RSPB chuffed as Irish choughs arrive to bolster Duchy's resident population


Was a mystery visitor who appeared in the Isles of Scilly this week on a half-term break – or could he, or she, have had more permanent intentions?

Those were the sorts of questions being asked both in the islands and on the Cornish mainland after a chough turned up from out of the Atlantic blue and perched on lonely St Martins.

Ornithological experts were immediately in a state of excitement – because Cornwall's extremely rare "national bird" doesn't tend to just materialise out of nowhere…

"Very exciting news !" declared the RSPB's Cornwall projects manager, Claire Mucklow, when she first heard news of the mystery appearance yesterday. "I wonder if it is a West Penwith chough on half-term holiday or a new incomer from Southern Ireland again?"

Later Ms Mucklow got back to the Western Morning News having been told that the St Martins chough was wearing no official jewellery… "It is not ringed apparently, so it is very likely from Ireland given the wind direction recently.

"There has been a stranger chough in Penwith for the past two winters," Ms Mucklow went on, explaining that every other resident Cornish chough was ringed and therefore identifiable.

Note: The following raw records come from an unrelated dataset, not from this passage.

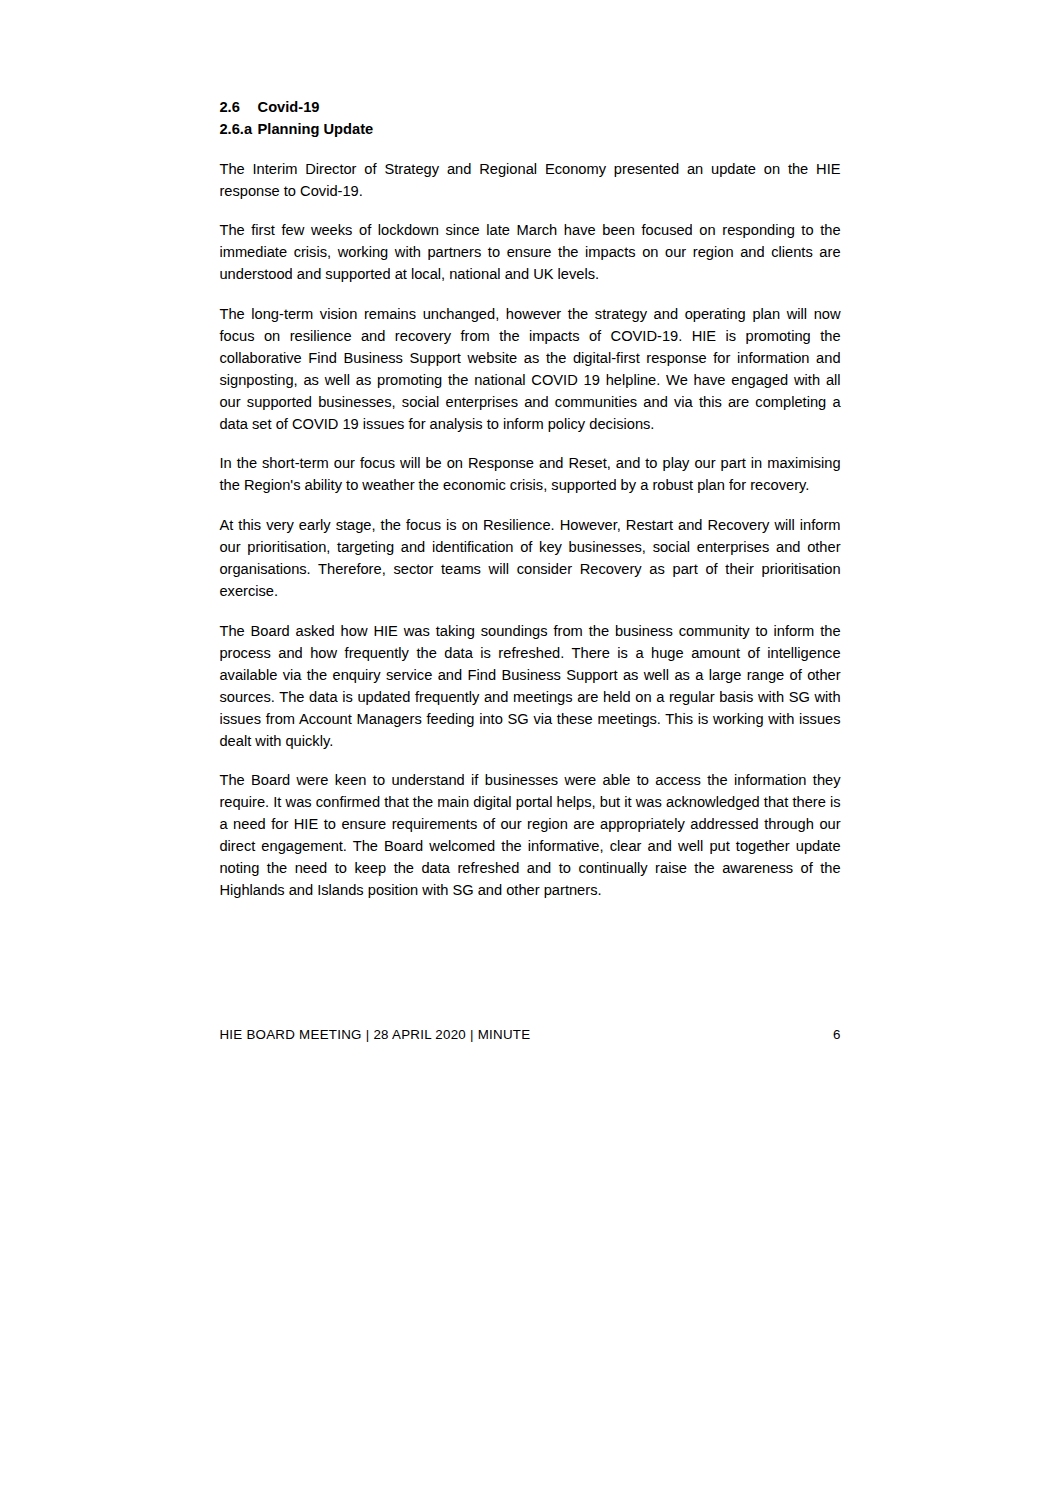2.6 Covid-19
2.6.a Planning Update
The Interim Director of Strategy and Regional Economy presented an update on the HIE response to Covid-19.
The first few weeks of lockdown since late March have been focused on responding to the immediate crisis, working with partners to ensure the impacts on our region and clients are understood and supported at local, national and UK levels.
The long-term vision remains unchanged, however the strategy and operating plan will now focus on resilience and recovery from the impacts of COVID-19. HIE is promoting the collaborative Find Business Support website as the digital-first response for information and signposting, as well as promoting the national COVID 19 helpline. We have engaged with all our supported businesses, social enterprises and communities and via this are completing a data set of COVID 19 issues for analysis to inform policy decisions.
In the short-term our focus will be on Response and Reset, and to play our part in maximising the Region's ability to weather the economic crisis, supported by a robust plan for recovery.
At this very early stage, the focus is on Resilience. However, Restart and Recovery will inform our prioritisation, targeting and identification of key businesses, social enterprises and other organisations. Therefore, sector teams will consider Recovery as part of their prioritisation exercise.
The Board asked how HIE was taking soundings from the business community to inform the process and how frequently the data is refreshed. There is a huge amount of intelligence available via the enquiry service and Find Business Support as well as a large range of other sources. The data is updated frequently and meetings are held on a regular basis with SG with issues from Account Managers feeding into SG via these meetings. This is working with issues dealt with quickly.
The Board were keen to understand if businesses were able to access the information they require. It was confirmed that the main digital portal helps, but it was acknowledged that there is a need for HIE to ensure requirements of our region are appropriately addressed through our direct engagement. The Board welcomed the informative, clear and well put together update noting the need to keep the data refreshed and to continually raise the awareness of the Highlands and Islands position with SG and other partners.
HIE BOARD MEETING | 28 APRIL 2020 | MINUTE 6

"We have always said it is only a matter of time until new birds find their way to Cornwall – like the original Lizard pioneers did – and this is the third year in a row it has happened.

"We just need the bird to stay and make friends with the resident choughs near St Just," she added.

Such hopes are based on a report earlier this year that DNA testing had discovered how the choughs, which came back to Cornwall 11 years ago, had somehow made their way nearly 200 miles across the ocean from the nearest Irish coastline.